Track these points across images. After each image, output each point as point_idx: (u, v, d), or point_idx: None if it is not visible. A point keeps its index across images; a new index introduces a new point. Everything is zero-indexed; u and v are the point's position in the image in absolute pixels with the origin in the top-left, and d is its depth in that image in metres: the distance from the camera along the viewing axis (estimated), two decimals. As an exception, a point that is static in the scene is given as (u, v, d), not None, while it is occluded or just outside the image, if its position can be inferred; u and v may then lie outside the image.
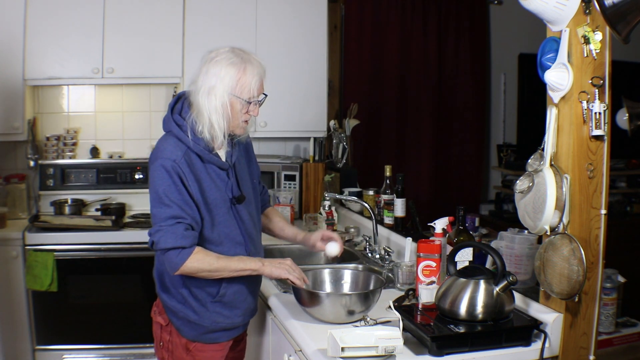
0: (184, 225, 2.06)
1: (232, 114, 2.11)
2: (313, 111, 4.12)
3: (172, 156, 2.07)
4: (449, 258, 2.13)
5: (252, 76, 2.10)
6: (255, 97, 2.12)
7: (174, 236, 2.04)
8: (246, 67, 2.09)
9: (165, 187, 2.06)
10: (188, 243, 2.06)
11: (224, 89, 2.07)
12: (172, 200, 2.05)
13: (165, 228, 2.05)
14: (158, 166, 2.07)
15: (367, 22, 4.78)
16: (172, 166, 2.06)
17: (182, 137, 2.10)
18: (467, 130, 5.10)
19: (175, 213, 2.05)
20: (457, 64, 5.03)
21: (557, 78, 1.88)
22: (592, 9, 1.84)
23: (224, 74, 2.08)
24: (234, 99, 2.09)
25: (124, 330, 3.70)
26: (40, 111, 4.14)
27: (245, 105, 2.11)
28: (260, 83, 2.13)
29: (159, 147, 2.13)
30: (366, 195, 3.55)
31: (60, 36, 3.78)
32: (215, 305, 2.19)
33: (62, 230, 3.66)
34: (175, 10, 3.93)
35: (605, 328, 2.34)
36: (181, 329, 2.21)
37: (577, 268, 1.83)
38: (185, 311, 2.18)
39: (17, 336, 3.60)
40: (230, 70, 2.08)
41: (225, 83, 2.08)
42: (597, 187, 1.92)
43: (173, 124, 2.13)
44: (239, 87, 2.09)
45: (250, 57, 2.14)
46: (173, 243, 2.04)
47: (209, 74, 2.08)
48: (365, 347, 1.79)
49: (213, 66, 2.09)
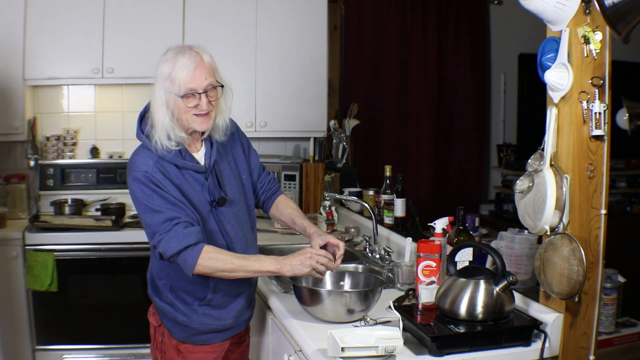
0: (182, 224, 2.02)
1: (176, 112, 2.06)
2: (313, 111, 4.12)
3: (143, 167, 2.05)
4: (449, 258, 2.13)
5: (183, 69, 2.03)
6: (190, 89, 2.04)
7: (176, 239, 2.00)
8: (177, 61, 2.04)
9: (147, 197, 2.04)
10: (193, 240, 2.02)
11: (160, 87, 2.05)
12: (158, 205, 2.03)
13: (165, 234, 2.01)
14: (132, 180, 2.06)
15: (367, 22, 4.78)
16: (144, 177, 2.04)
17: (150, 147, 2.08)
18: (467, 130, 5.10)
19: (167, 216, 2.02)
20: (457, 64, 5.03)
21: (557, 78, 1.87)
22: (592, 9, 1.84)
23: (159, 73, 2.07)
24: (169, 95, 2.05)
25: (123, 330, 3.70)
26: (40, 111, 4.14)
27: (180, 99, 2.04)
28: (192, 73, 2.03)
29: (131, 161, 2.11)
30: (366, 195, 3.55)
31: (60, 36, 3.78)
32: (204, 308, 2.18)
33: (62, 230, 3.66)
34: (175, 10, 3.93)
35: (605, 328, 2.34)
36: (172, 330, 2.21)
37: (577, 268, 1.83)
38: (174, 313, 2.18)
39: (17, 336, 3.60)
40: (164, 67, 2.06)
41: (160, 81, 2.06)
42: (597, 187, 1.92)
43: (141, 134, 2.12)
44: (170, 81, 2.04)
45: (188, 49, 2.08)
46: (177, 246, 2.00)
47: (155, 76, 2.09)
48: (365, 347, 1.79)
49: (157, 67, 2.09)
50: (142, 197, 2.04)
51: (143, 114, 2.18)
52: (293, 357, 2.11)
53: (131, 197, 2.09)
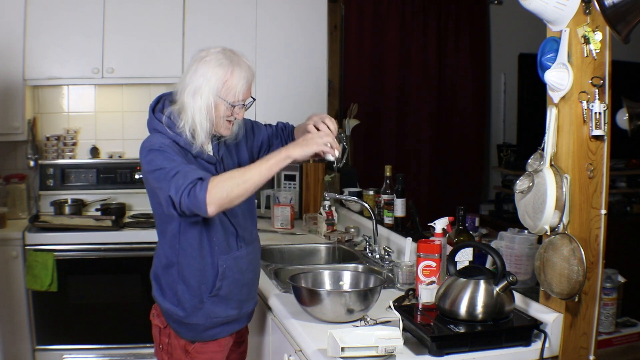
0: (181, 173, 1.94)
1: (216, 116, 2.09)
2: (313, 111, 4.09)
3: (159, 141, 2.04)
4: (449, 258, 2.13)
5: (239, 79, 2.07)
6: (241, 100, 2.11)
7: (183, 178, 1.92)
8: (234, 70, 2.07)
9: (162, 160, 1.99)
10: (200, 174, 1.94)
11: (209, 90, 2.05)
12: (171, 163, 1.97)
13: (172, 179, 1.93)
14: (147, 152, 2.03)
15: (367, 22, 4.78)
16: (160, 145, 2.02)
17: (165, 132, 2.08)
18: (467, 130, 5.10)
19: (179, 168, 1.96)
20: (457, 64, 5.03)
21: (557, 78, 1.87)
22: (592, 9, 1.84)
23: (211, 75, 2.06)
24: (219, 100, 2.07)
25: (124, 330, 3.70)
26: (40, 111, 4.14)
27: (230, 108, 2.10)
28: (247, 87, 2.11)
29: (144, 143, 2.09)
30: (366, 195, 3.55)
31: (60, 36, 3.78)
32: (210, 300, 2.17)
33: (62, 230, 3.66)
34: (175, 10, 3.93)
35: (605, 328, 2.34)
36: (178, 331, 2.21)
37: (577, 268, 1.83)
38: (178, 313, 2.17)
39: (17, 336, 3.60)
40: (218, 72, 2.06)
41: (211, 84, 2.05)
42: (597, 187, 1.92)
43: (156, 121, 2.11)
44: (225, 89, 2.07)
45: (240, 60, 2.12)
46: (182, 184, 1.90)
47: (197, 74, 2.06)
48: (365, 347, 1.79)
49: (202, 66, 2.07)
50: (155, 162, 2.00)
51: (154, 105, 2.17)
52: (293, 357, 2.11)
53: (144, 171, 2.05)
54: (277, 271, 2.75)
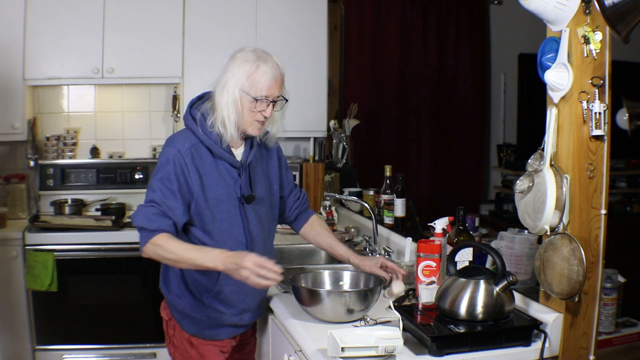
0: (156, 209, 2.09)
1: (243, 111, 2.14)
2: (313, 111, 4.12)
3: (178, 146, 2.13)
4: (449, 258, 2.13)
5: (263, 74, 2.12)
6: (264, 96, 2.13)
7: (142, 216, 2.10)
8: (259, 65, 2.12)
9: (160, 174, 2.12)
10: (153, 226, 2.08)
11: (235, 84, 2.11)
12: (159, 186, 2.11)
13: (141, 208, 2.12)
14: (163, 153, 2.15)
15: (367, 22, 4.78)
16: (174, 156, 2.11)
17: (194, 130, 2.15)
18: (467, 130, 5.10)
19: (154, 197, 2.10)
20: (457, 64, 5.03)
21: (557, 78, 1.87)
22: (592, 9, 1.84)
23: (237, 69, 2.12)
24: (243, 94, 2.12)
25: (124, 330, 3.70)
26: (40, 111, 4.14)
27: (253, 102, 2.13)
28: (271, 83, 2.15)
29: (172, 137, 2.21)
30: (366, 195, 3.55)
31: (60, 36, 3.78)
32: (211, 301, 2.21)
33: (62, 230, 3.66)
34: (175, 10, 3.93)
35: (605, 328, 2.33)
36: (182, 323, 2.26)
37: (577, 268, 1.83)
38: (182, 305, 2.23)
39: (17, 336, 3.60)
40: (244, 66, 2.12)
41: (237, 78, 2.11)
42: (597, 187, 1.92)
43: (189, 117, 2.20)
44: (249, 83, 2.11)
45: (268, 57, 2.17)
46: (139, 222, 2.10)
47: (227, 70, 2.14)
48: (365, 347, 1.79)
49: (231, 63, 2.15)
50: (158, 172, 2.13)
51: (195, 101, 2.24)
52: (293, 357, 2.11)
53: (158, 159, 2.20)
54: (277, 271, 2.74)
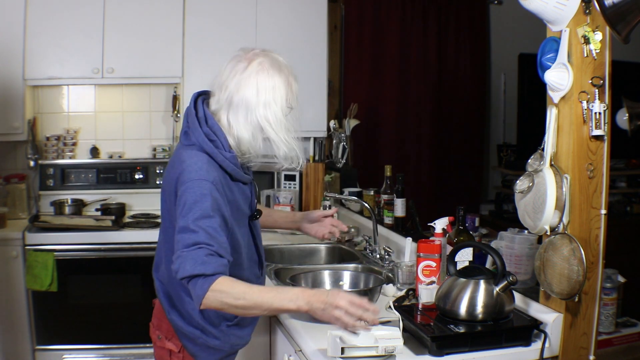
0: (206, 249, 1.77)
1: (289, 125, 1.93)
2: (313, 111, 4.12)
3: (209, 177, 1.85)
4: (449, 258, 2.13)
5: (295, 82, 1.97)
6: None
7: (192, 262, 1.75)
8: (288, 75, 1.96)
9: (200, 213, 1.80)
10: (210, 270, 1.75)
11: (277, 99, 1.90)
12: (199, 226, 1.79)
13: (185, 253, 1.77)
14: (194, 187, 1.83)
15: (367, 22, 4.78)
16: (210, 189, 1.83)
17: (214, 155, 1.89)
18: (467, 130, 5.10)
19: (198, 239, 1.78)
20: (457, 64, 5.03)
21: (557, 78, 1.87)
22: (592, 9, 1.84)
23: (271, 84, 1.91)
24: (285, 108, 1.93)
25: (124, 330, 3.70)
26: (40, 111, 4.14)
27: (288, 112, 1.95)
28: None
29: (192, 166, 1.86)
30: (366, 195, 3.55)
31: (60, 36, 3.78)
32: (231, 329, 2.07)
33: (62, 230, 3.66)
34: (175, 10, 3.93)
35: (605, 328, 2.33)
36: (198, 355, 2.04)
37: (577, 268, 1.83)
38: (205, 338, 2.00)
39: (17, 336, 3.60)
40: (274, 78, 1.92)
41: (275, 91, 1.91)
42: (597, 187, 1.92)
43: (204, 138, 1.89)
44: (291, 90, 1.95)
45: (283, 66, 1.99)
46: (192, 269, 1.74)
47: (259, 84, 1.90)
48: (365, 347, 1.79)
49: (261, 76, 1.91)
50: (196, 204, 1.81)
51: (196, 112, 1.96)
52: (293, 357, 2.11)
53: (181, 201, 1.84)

- _Task goal_: Print exactly the lines from the first line of the records above through the line containing "28: (260, 83, 2.13)", leaving out the pictures.

- _Solution for this task_:
Track these points across images. After each image, output each point as point_idx: (u, v, d), or point_idx: None if it is not visible. A point keeps its index across images; a new index introduces a new point. Everything is zero-indexed; u and v are the point's position in the image in absolute pixels with the origin in the top-left, and d is its depth in that image in metres: the distance from the camera along the viewing axis (estimated), two decimals. As an exception, a point that is static in the scene is given as (u, v, d), not None, while it is occluded or just outside the image, if its position can be inferred; u and v may then lie outside the image.
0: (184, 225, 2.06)
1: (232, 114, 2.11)
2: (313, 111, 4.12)
3: (172, 156, 2.07)
4: (449, 258, 2.13)
5: (252, 76, 2.10)
6: (255, 97, 2.12)
7: (174, 236, 2.04)
8: (246, 67, 2.09)
9: (165, 187, 2.06)
10: (188, 243, 2.06)
11: (224, 89, 2.07)
12: (172, 200, 2.05)
13: (165, 228, 2.05)
14: (158, 166, 2.07)
15: (367, 22, 4.78)
16: (172, 166, 2.06)
17: (182, 137, 2.10)
18: (467, 130, 5.10)
19: (175, 213, 2.05)
20: (457, 64, 5.03)
21: (557, 78, 1.88)
22: (592, 9, 1.84)
23: (224, 74, 2.08)
24: (234, 99, 2.09)
25: (124, 330, 3.70)
26: (40, 111, 4.14)
27: (245, 105, 2.11)
28: (260, 83, 2.13)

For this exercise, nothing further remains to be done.